Directions for this task —
The full listing should be written out verbatim, and its images should be dropped.

Records for this exercise —
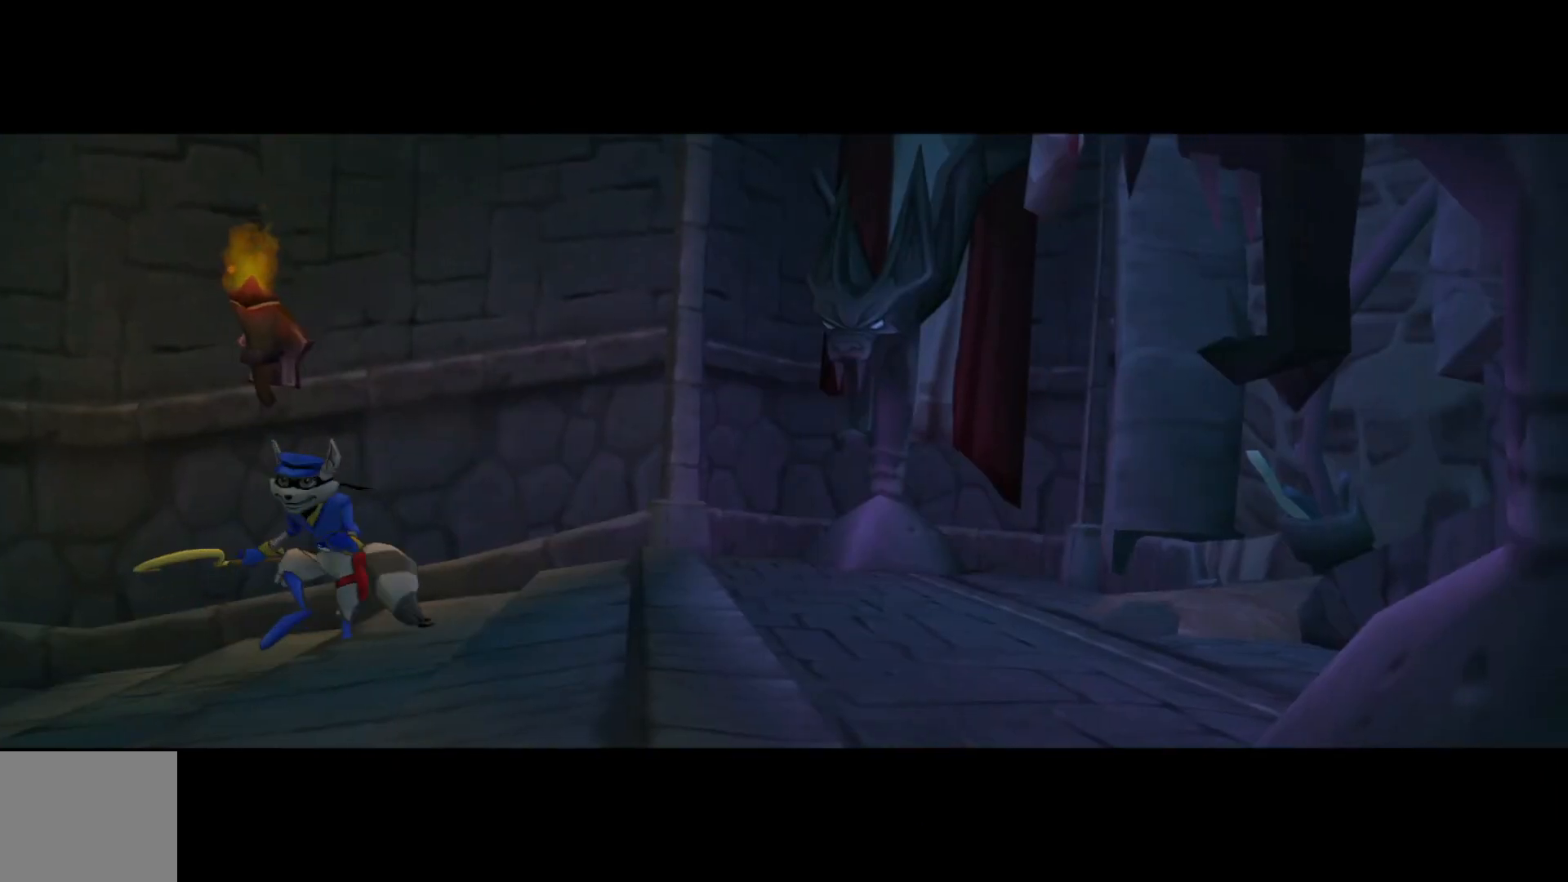
{"buttons": [], "left_stick": "center", "right_stick": "center", "events": []}
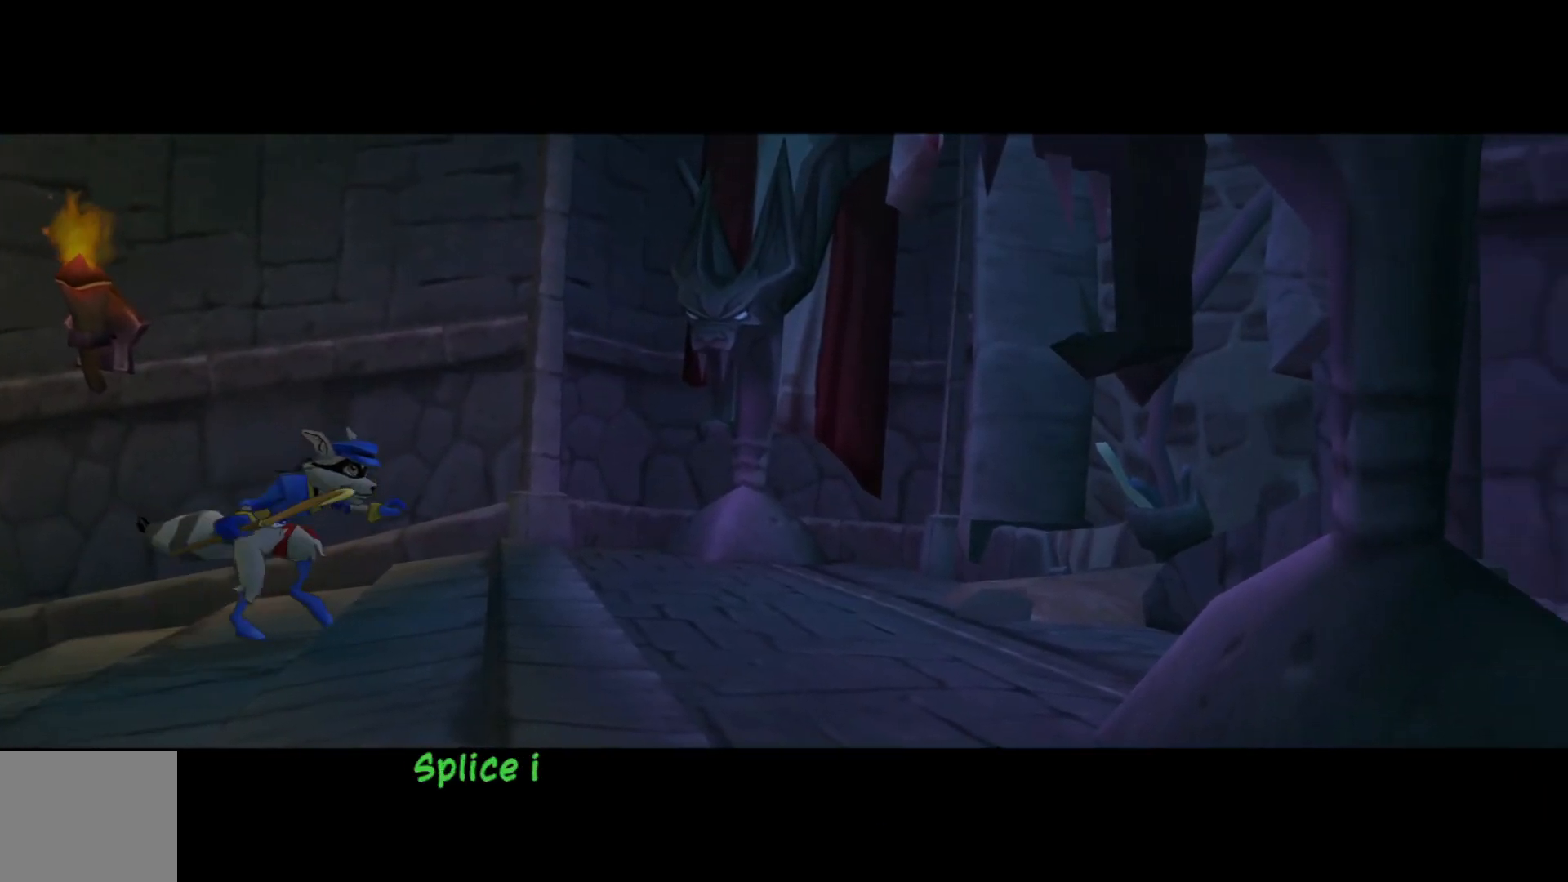
{"buttons": [], "left_stick": "center", "right_stick": "center", "events": []}
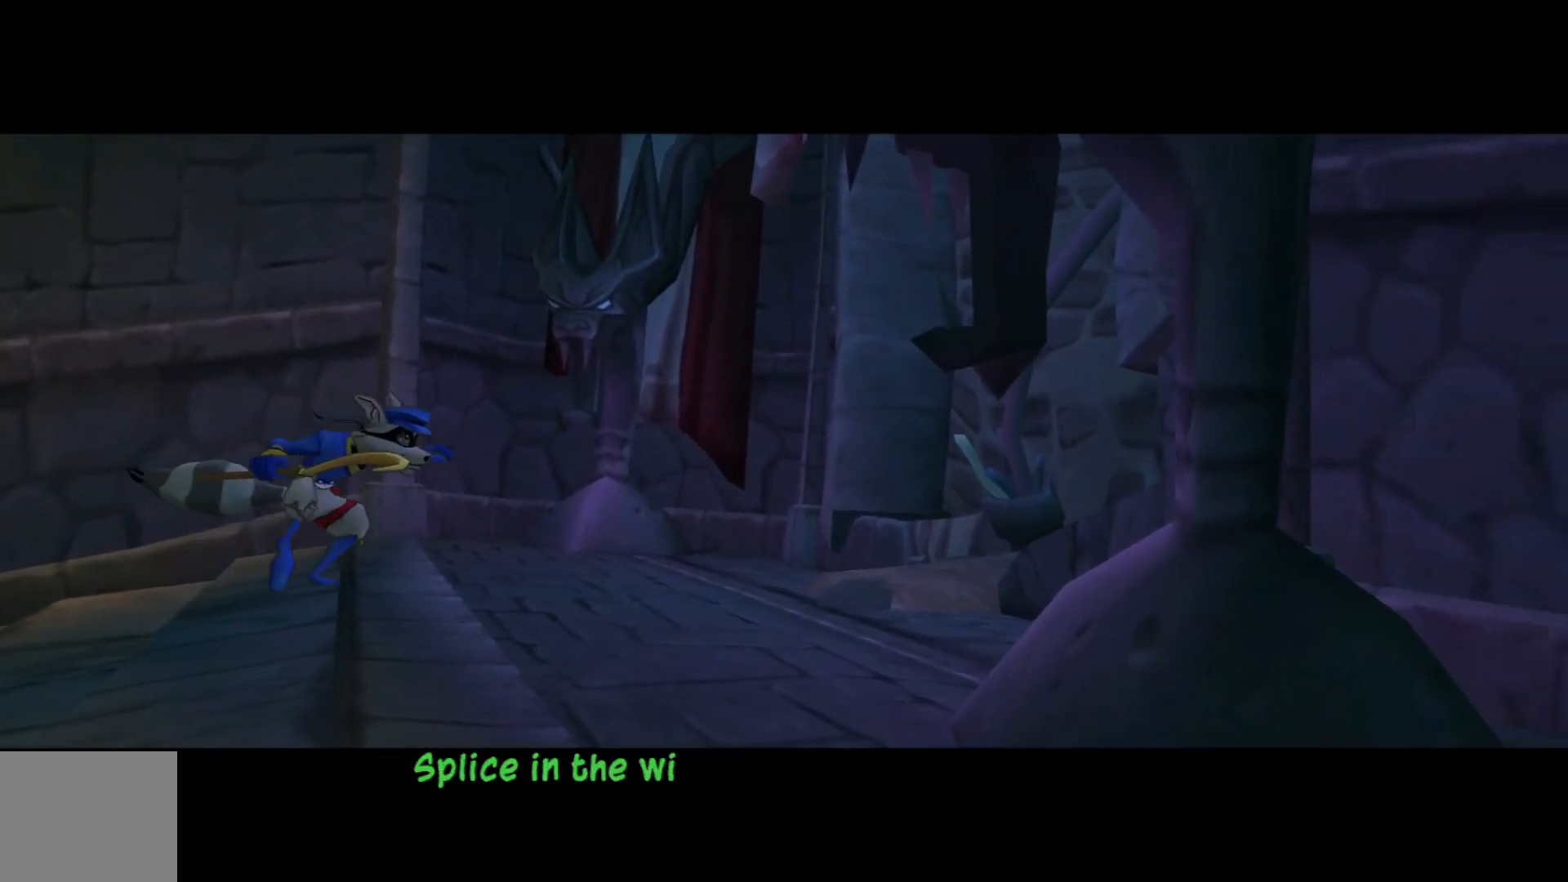
{"buttons": [], "left_stick": "center", "right_stick": "center", "events": []}
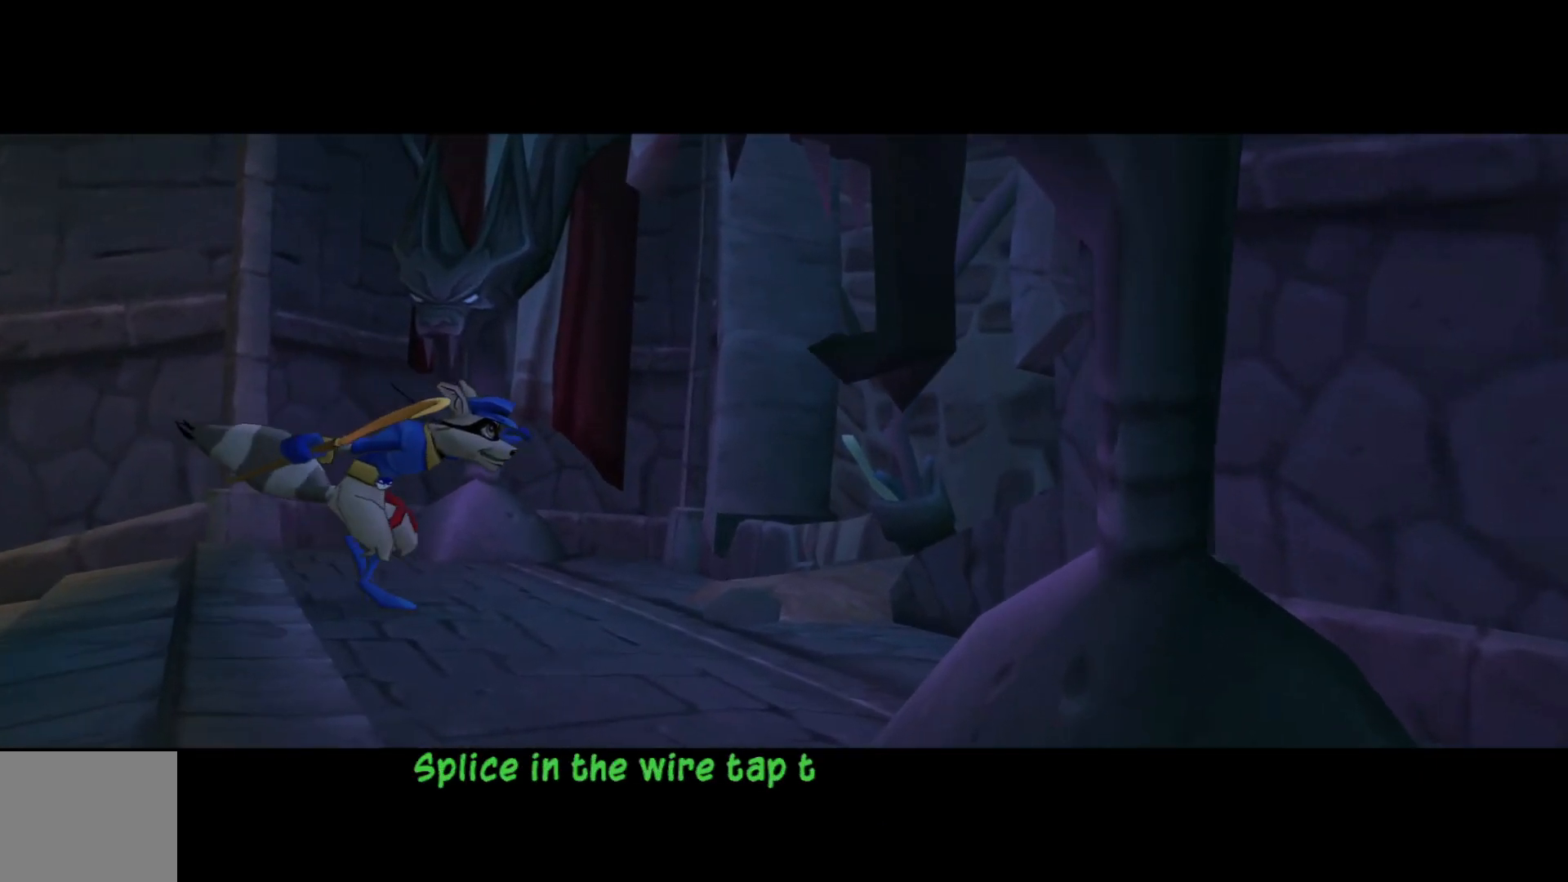
{"buttons": [], "left_stick": "center", "right_stick": "center", "events": []}
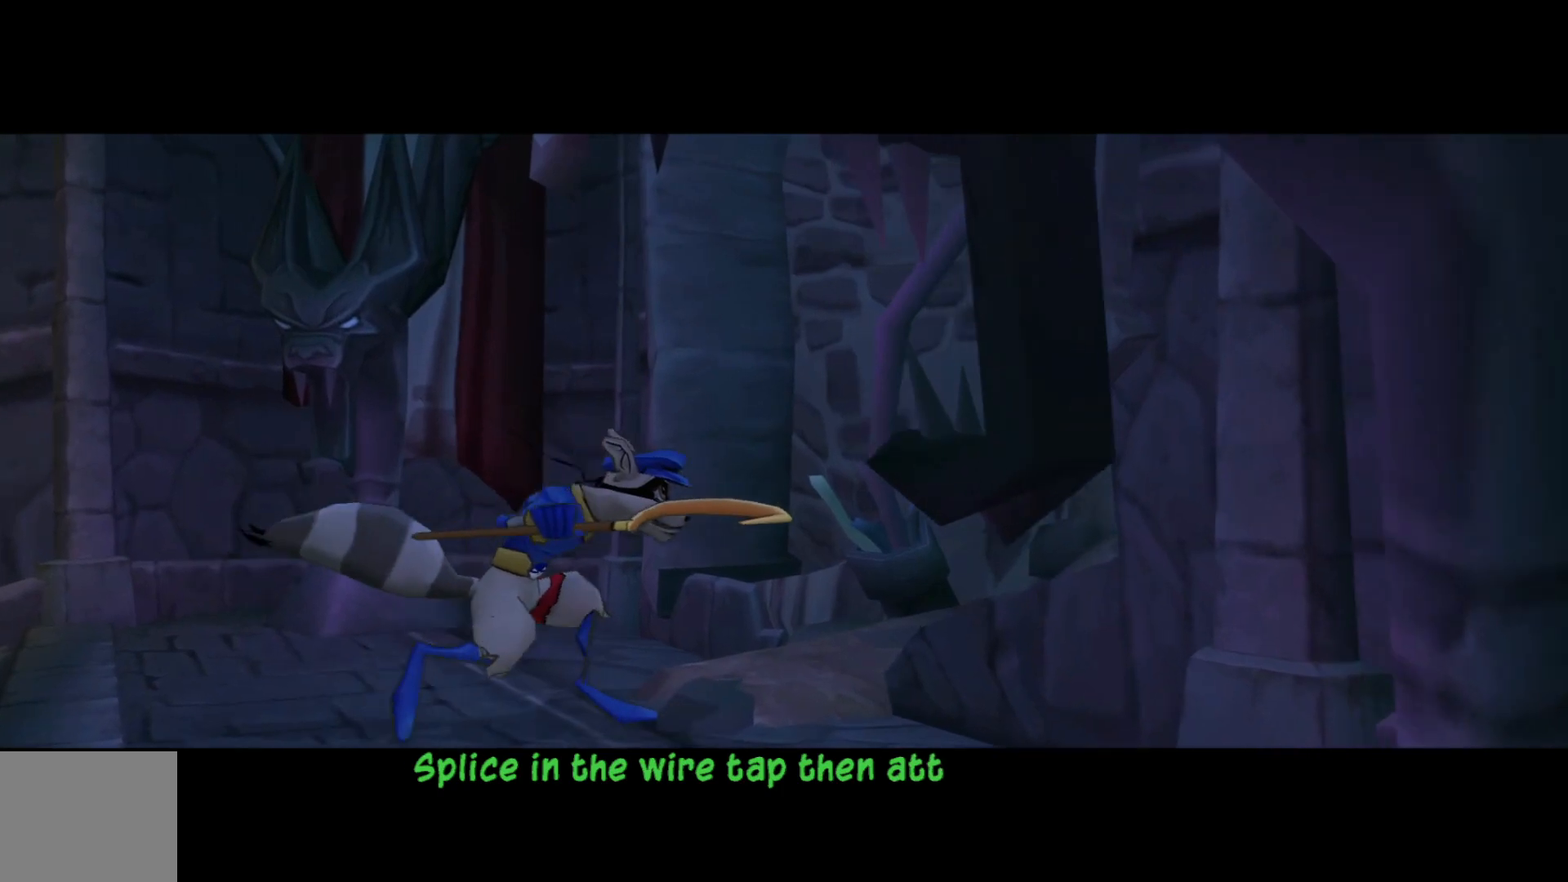
{"buttons": [], "left_stick": "center", "right_stick": "center", "events": []}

Response area —
{"buttons": [], "left_stick": "center", "right_stick": "center", "events": []}
{"buttons": [], "left_stick": "center", "right_stick": "center", "events": []}
{"buttons": [], "left_stick": "center", "right_stick": "center", "events": []}
{"buttons": [], "left_stick": "center", "right_stick": "center", "events": []}
{"buttons": [], "left_stick": "center", "right_stick": "center", "events": []}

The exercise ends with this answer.